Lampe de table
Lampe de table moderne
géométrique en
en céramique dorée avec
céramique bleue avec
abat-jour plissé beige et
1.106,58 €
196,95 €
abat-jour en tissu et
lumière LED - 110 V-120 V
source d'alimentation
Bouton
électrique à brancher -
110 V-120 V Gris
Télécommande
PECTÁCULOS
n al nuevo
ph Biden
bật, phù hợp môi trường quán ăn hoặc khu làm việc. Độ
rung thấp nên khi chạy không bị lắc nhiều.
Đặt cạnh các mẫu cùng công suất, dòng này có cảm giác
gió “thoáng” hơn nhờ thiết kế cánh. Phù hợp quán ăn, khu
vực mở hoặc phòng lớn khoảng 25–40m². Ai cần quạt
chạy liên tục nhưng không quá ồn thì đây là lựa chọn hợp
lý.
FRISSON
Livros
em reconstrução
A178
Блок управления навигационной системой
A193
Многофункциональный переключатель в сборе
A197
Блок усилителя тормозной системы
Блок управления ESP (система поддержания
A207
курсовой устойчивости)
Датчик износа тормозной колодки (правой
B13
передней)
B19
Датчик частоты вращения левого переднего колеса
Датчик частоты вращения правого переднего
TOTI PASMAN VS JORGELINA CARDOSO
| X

▶ **Instruction**: Which lines in the entries contain the string "вращения", with case counting? Copy each of those lines in full.

▶ **Answer space**:
Датчик частоты вращения левого переднего колеса
Датчик частоты вращения правого переднего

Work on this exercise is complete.